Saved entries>
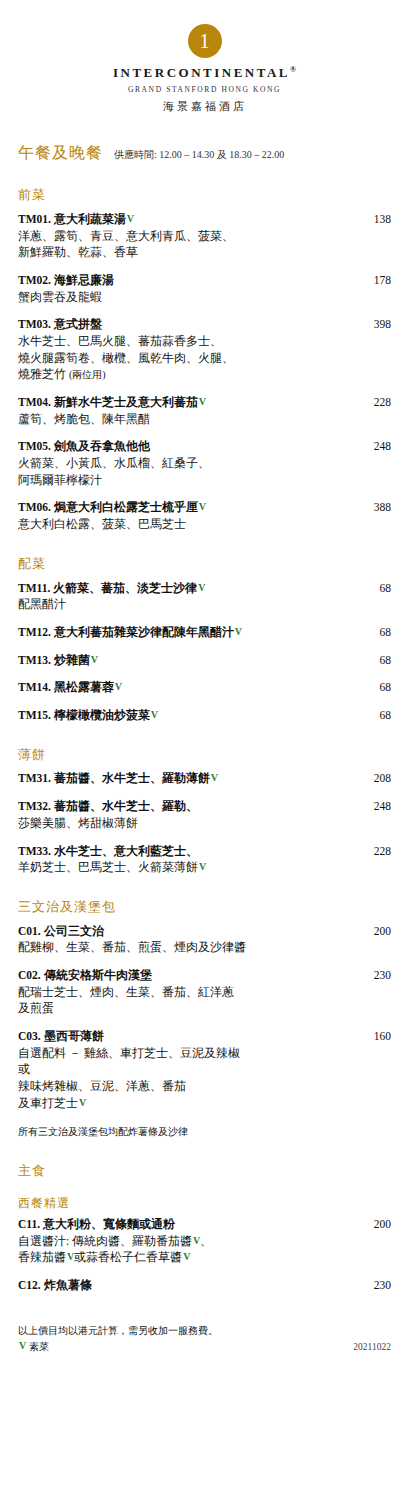1
INTERCONTINENTAL®
GRAND STANFORD HONG KONG
海景嘉福酒店
午餐及晚餐 供應時間: 12.00 – 14.30 及 18.30 – 22.00
前菜
TM01. 意大利蔬菜湯 V
洋蔥、露筍、青豆、意大利青瓜、菠菜、
新鮮羅勒、乾蒜、香草
138
TM02. 海鮮忌廉湯
蟹肉雲吞及龍蝦
178
TM03. 意式拼盤
水牛芝士、巴馬火腿、蕃茄蒜香多士、
燒火腿露筍卷、橄欖、風乾牛肉、火腿、
燒雅芝竹 (兩位用)
398
TM04. 新鮮水牛芝士及意大利蕃茄 V
蘆筍、烤脆包、陳年黑醋
228
TM05. 劍魚及吞拿魚他他
火箭菜、小黃瓜、水瓜榴、紅桑子、
阿瑪爾菲檸檬汁
248
TM06. 焗意大利白松露芝士梳乎厘 V
意大利白松露、菠菜、巴馬芝士
388
配菜
TM11. 火箭菜、蕃茄、淡芝士沙律 V
配黑醋汁
68
TM12. 意大利蕃茄雜菜沙律配陳年黑醋汁 V
68
TM13. 炒雜菌 V
68
TM14. 黑松露薯蓉 V
68
TM15. 檸檬橄欖油炒菠菜 V
68
薄餅
TM31. 蕃茄醬、水牛芝士、羅勒薄餅 V
208
TM32. 蕃茄醬、水牛芝士、羅勒、
莎樂美腸、烤甜椒薄餅
248
TM33. 水牛芝士、意大利藍芝士、
羊奶芝士、巴馬芝士、火箭菜薄餅 V
228
三文治及漢堡包
C01. 公司三文治
配雞柳、生菜、番茄、煎蛋、煙肉及沙律醬
200
C02. 傳統安格斯牛肉漢堡
配瑞士芝士、煙肉、生菜、番茄、紅洋蔥
及煎蛋
230
C03. 墨西哥薄餅
自選配料 － 雞絲、車打芝士、豆泥及辣椒
或
辣味烤雜椒、豆泥、洋蔥、番茄
及車打芝士 V
160
所有三文治及漢堡包均配炸薯條及沙律
主食
西餐精選
C11. 意大利粉、寬條麵或通粉
自選醬汁: 傳統肉醬、羅勒番茄醬 V、
香辣茄醬 V或蒜香松子仁香草醬 V
200
C12. 炸魚薯條
230
以上價目均以港元計算，需另收加一服務費。
V 素菜
20211022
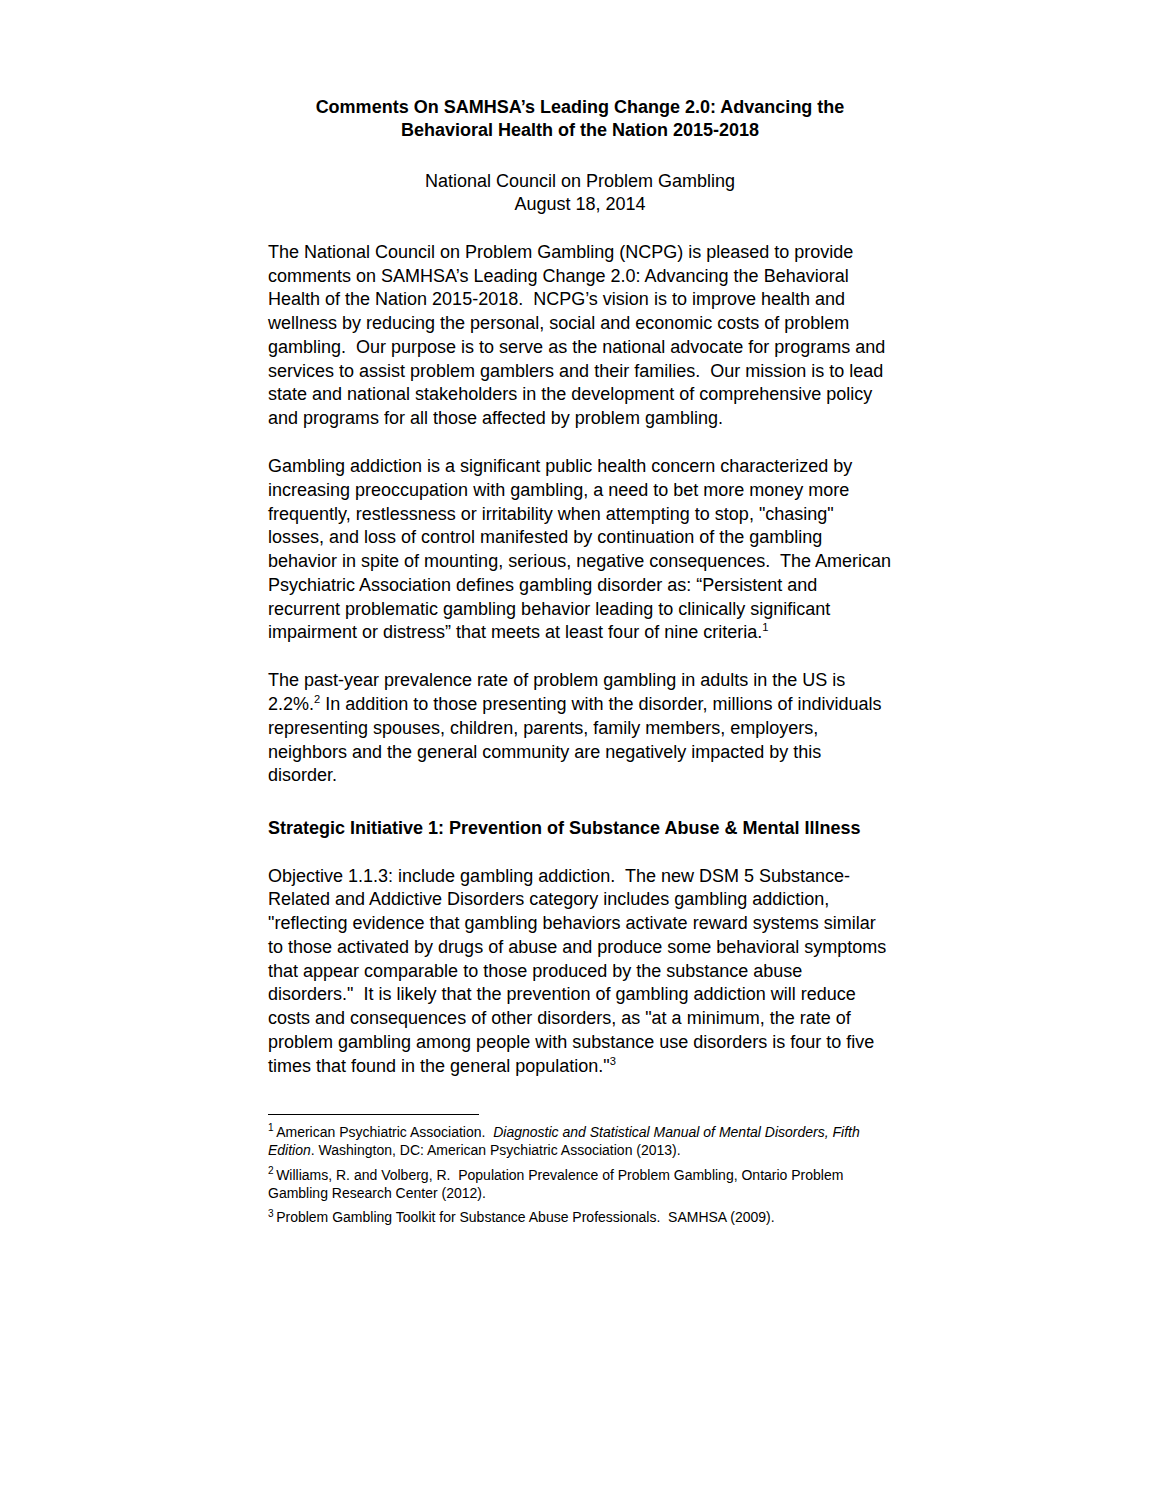Comments On SAMHSA’s Leading Change 2.0: Advancing the Behavioral Health of the Nation 2015-2018
National Council on Problem Gambling
August 18, 2014
The National Council on Problem Gambling (NCPG) is pleased to provide comments on SAMHSA’s Leading Change 2.0: Advancing the Behavioral Health of the Nation 2015-2018. NCPG’s vision is to improve health and wellness by reducing the personal, social and economic costs of problem gambling. Our purpose is to serve as the national advocate for programs and services to assist problem gamblers and their families. Our mission is to lead state and national stakeholders in the development of comprehensive policy and programs for all those affected by problem gambling.
Gambling addiction is a significant public health concern characterized by increasing preoccupation with gambling, a need to bet more money more frequently, restlessness or irritability when attempting to stop, "chasing" losses, and loss of control manifested by continuation of the gambling behavior in spite of mounting, serious, negative consequences. The American Psychiatric Association defines gambling disorder as: “Persistent and recurrent problematic gambling behavior leading to clinically significant impairment or distress” that meets at least four of nine criteria.1
The past-year prevalence rate of problem gambling in adults in the US is 2.2%.2 In addition to those presenting with the disorder, millions of individuals representing spouses, children, parents, family members, employers, neighbors and the general community are negatively impacted by this disorder.
Strategic Initiative 1: Prevention of Substance Abuse & Mental Illness
Objective 1.1.3: include gambling addiction. The new DSM 5 Substance-Related and Addictive Disorders category includes gambling addiction, "reflecting evidence that gambling behaviors activate reward systems similar to those activated by drugs of abuse and produce some behavioral symptoms that appear comparable to those produced by the substance abuse disorders." It is likely that the prevention of gambling addiction will reduce costs and consequences of other disorders, as "at a minimum, the rate of problem gambling among people with substance use disorders is four to five times that found in the general population."3
1 American Psychiatric Association. Diagnostic and Statistical Manual of Mental Disorders, Fifth Edition. Washington, DC: American Psychiatric Association (2013).
2 Williams, R. and Volberg, R. Population Prevalence of Problem Gambling, Ontario Problem Gambling Research Center (2012).
3 Problem Gambling Toolkit for Substance Abuse Professionals. SAMHSA (2009).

Problem requirements> Every line above that holds the string "Disorders" should be copied into the answer.

Response area>
Objective 1.1.3: include gambling addiction. The new DSM 5 Substance-Related and Addictive Disorders category includes gambling addiction, "reflecting evidence that gambling behaviors activate reward systems similar to those activated by drugs of abuse and produce some behavioral symptoms that appear comparable to those produced by the substance abuse disorders." It is likely that the prevention of gambling addiction will reduce costs and consequences of other disorders, as "at a minimum, the rate of problem gambling among people with substance use disorders is four to five times that found in the general population."3
1 American Psychiatric Association. Diagnostic and Statistical Manual of Mental Disorders, Fifth Edition. Washington, DC: American Psychiatric Association (2013).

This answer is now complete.